Using a 1 L steel sealed cylindrical container (custom-made product), ignit 10 g of a gas generant sample of each composition with a nichrome wire (wire diameter 0.25 mm 10 V-2.5 A). did. Read the maximum pressure reached by 1 0 0 k gZcm ² for strain pressure gauge was placed on top, was measured using an oscilloscope (Soniteku tronics made TDS- 5 2 OA). The results are shown in Table 1. Table 1. Composition of gas generating agent and maximum ultimate pressure Sample Maximum ultimate pressure (kg / cm ² )

P CZ Talc ZAD C A

 1 / 0.5.5 / 0.1 7 1 1

 1/0. 5/0. 7 1 8

 1 / 0.5.3.5 / 5.8

 1/1/0. 7 1 5

 2/1/0. 7 6

P CZ talc glucose

 1/0. 5/0. 7 1 6

 1 /0.5 / 1.5 1 6

 1 Z 1/0. 7 1 2

 2 Z 1/3. 0 1 0

Industrial applicability

 According to the present invention, by coating the oxidizing agent with the inorganic substance particles, the mechanical energy sensitivity of the oxidizing agent can be reduced. In addition, it can be handled more safely and easily than before. Therefore, it is possible to easily use an oxidizing agent such as potassium chlorate, which has conventionally been difficult to use for industrial applications such as an airbag and a smoking agent.

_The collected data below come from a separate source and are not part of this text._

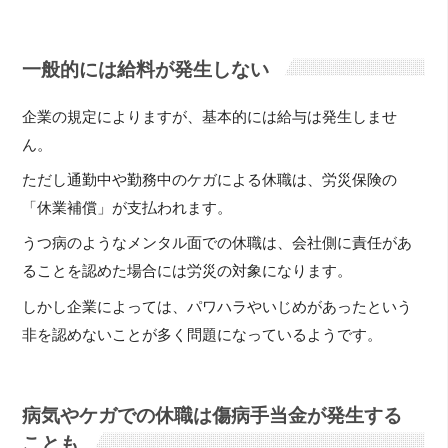
一般的には給料が発生しない
企業の規定によりますが、基本的には給与は発生しませ
ん。
ただし通勤中や勤務中のケガによる休職は、労災保険の
「休業補償」が支払われます。
うつ病のようなメンタル面での休職は、会社側に責任があ
ることを認めた場合には労災の対象になります。
しかし企業によっては、パワハラやいじめがあったという
非を認めないことが多く問題になっているようです。
病気やケガでの休職は傷病手当金が発生する
ことも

Further, in the composition for combustion in which a fuel is blended with the coated oxidant of the present invention, the oxidant is coated with inorganic particles, so that there is no direct contact between the oxidant and the fuel. There is a low risk of ignition and detonation reactions due to mechanical energy such as friction and impact during transportation. Further, by using the gas generating agent obtained by mixing the fuel with the coated oxidizing agent of the present invention, an airbag having low cost and a moderate maximum ultimate pressure can be obtained.

Claims

The scope of the claims  1. An oxidizing agent coated with inorganic particles.  2. The oxidizing agent according to claim 1, wherein mechanical energy sensitivity is reduced by coating with inorganic material particles.  3. The oxidizing agent according to claim 1, wherein the inorganic substance is inert.  4. The oxidizing agent according to claim 1, wherein the inorganic substance is selected from the group consisting of talc, calcium gayate, and a combination thereof.  5. The oxidizing agent according to claim 1, wherein the inorganic substance particles have a particle size of 0.5 to 50 im.  6. The oxidizing agent according to claim 1, wherein the oxidizing agent before being coated with the inorganic particles has a 1-6 explosion point of 21.6 kgf or less in a BAM type friction sensitivity test. Agent.  7. The oxidizing agent is selected from the group consisting of potassium chlorate, potassium bromate, potassium iodate, potassium perchlorate, sodium chlorate, ammonium nitrate, potassium nitrate, and combinations thereof. An oxidizing agent according to item 6.  8. The oxidizing agent according to claim 1, which is used as an oxidizing agent for combustion.  9. A method of reducing the mechanical energy sensitivity of the oxidizing agent by coating the oxidizing agent with inorganic particles.  10. A combustion composition comprising the oxidant according to claim 1 and a fuel. 1 1. A gas generating agent containing the oxidizing agent according to claim 1 and a fuel.  1 2. The gas generating agent according to claim 11, which is used for an airbag.  1 3. The gas generating agent according to claim 11, wherein the fuel is a saccharide.